Don’t rush past Good Friday to get to the resurrection. Let yourself sit in the weight of it for a moment. The journey to Sunday matters, and it is worth taking your time on the road.

What Needs to Be Buried Before Sunday

The story does not end at the cross.

It is worth saying twice: the story does not end at the cross.

Easter Sunday is coming, and with it, the most world-altering reversal in all of history. The tomb is empty. He is risen. Everything that death and darkness tried to hold permanently in place is completely undone.

Resurrection is not simply a historical event. It is a pattern that God has been writing into creation from the very beginning. Death giving way to life. Winter yielding to spring. The seed that falls into the ground and seems to disappear completely before it becomes something entirely new.

Romans 8:11 tells us that the Spirit who raised Christ from the dead lives in us. That is resurrection power, and it is not reserved for the first Easter Sunday. It is available to you today, as a real and living reality.

So as you move toward Sunday, consider honestly what needs to be buried so that something new can grow. What habits or patterns have slowly taken up space that was meant for something better? For many of us, phones have a way of filling every quiet moment before we even realize what is happening. That pattern, left unchecked, crowds out the very peace and presence that resurrection life makes possible.

The same power that raised Jesus from the dead is available to you as a follower of Christ. That is not a metaphor. It is your inheritance.

Pay Attention

On that cobblestone street in Jerusalem, most people kept walking. They were distracted by ordinary things, the very same things that pull at us today. Life, noise, their own needs and worries and plans pressing in from every direction.

But some people stopped. Some people truly saw. There were women who followed Jesus all the way to Golgotha. Simon, pulled from the crowd to carry the cross, who never forgot it. There was a Roman soldier who watched Jesus die and said, “Surely this was the Son of God.”

They paid attention. It changed everything for them.

My prayer for you this week is that you would be one of the people who stops and sees. No matter how full this week becomes, may you find even one small moment to fix your eyes on Jesus. Walk that road with Him slowly and with intention. Let the cross be more than a symbol you pass on your way to Sunday.

You cannot truly fix your eyes on the risen Christ and remain unchanged.
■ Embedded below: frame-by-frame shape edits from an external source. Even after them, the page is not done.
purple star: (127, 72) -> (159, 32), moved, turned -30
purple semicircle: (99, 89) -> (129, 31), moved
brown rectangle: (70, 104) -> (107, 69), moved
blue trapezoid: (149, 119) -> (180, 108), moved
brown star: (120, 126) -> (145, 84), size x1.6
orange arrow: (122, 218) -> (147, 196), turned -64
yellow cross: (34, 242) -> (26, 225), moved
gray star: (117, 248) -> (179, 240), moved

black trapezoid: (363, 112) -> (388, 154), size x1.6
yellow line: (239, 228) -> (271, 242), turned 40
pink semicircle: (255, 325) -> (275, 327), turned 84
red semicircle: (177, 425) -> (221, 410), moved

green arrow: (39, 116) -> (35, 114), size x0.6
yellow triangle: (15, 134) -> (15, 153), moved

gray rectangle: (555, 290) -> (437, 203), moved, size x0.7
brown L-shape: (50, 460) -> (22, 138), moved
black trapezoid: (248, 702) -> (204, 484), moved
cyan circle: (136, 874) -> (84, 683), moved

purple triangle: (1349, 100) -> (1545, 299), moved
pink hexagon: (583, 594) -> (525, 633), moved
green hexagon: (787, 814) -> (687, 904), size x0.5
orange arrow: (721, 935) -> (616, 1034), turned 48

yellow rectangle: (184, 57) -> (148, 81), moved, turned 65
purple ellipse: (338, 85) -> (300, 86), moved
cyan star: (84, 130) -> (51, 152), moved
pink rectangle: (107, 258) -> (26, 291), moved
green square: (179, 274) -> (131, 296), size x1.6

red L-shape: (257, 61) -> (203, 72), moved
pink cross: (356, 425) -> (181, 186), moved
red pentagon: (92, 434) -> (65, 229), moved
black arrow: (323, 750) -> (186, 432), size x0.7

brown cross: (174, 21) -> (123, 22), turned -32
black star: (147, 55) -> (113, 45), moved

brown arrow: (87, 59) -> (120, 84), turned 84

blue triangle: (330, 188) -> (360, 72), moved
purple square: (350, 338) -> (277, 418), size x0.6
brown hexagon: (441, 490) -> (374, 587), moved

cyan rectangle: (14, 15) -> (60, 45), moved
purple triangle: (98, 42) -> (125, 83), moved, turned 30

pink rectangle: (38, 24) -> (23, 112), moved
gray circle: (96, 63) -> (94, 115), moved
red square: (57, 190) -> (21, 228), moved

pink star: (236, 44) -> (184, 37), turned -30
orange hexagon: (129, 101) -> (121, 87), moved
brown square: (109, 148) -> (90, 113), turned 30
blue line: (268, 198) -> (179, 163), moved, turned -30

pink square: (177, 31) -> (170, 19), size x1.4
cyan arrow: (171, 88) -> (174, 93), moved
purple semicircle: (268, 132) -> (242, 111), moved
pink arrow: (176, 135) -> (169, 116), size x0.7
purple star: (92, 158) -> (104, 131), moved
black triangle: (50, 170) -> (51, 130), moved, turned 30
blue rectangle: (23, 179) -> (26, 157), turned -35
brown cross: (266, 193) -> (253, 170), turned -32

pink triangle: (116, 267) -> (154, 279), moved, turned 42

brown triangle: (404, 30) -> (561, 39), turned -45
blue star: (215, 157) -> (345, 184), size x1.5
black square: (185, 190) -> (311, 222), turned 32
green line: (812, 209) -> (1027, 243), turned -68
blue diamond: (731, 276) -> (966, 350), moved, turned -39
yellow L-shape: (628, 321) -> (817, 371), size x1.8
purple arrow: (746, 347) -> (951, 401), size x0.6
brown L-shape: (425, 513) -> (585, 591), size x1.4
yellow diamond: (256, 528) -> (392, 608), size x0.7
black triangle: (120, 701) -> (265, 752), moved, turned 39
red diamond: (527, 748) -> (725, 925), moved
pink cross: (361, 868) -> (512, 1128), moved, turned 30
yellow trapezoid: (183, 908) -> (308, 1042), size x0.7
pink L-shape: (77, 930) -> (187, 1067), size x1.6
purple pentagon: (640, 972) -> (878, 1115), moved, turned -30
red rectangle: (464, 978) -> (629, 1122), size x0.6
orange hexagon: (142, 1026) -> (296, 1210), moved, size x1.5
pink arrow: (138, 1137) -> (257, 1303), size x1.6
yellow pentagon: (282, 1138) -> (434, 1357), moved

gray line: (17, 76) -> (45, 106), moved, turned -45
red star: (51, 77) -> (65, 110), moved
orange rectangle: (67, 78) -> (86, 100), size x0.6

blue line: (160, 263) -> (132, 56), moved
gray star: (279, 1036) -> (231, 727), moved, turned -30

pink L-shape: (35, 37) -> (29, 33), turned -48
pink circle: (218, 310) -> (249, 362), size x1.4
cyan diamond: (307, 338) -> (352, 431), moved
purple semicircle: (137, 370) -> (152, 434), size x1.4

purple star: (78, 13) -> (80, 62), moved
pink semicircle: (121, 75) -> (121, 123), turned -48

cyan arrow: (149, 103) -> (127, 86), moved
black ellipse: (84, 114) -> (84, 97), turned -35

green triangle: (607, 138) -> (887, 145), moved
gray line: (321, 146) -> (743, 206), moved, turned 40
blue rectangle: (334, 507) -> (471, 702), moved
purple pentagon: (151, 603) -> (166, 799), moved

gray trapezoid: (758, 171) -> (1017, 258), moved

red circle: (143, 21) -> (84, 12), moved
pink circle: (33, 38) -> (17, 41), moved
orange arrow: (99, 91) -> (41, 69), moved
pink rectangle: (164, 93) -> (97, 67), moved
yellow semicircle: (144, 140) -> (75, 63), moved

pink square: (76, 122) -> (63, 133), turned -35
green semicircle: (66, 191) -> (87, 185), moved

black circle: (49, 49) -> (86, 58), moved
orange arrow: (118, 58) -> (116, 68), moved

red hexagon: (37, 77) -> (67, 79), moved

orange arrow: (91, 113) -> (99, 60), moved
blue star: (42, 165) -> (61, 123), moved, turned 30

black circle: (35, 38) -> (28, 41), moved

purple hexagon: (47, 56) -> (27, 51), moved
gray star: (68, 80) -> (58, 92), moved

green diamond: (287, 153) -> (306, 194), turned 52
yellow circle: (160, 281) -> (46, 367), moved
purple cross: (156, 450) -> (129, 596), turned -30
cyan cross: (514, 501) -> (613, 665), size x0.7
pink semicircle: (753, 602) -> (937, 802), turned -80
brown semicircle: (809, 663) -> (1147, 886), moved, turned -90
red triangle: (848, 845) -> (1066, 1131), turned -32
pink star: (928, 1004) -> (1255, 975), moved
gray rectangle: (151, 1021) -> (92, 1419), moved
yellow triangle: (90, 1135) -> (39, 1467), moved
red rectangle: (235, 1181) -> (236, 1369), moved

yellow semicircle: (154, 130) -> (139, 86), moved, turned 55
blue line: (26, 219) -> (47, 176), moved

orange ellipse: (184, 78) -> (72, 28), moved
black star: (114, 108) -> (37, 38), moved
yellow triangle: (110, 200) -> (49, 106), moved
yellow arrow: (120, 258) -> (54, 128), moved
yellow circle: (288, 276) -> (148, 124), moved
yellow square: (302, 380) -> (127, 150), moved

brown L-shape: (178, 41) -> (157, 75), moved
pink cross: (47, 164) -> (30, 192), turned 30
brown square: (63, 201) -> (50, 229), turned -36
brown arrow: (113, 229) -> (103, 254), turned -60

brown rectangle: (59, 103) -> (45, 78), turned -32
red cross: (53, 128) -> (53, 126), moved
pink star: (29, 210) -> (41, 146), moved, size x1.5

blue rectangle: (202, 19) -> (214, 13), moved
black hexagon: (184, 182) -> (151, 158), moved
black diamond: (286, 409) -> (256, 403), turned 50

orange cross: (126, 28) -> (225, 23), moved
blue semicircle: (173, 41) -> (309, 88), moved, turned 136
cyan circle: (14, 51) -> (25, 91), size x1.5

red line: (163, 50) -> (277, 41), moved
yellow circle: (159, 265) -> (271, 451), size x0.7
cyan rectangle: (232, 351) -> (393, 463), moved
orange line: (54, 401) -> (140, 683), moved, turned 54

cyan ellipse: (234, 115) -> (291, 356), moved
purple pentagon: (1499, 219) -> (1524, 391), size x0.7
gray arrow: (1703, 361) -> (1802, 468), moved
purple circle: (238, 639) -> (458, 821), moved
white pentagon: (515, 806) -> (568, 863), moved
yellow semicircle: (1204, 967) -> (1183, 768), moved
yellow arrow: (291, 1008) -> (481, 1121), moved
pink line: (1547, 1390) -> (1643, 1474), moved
Jesus is not a symbol frozen in time. He is alive. He is risen and he is for you.

Go into this week with that truth settled in your heart.

Digital Habit Reset

If something in this Easter devotional stirred something in you about beginning a relationship with Jesus, I would genuinely love to hear from you. Reach out directly at hello@julianneaugust.com. That conversation matters.

For those of you who are ready to release the digital habits that have been crowding out the quiet, the free 30-Day Digital Habit Reset is a practical starting point for that work. Download it free at julianneaugust.com

What is a good Easter devotional to read during Holy Week?

The most powerful Easter devotional you can engage with is the Gospel accounts themselves. Luke 19 through 24 and John 13 through 21 walk you through the full account of Holy Week, from the triumphal entry to the resurrection. Reading one section each day slowly and without rushing is one of the most meaningful ways to enter into the significance of Easter.

How can I reduce mindless scrolling during Holy Week?

One of the most practical steps is to create phone-free windows during the days leading up to Easter. Consider setting your phone aside for the first 30 minutes of your morning and replacing that time with a few chapters from one of the Gospels. Small, consistent boundaries tend to have a greater cumulative effect than a single large digital detox attempt.

What does fixing your eyes on Jesus mean practically?

The phrase comes from Hebrews 12:2 and describes an active, sustained focus on Jesus rather than the many distractions competing for our attention. Practically, it might mean setting your phone aside during morning prayer, choosing to read the Easter story in Scripture rather than scrolling, or simply pausing during Holy Week to ask where your attention has been resting and gently redirecting it toward Christ.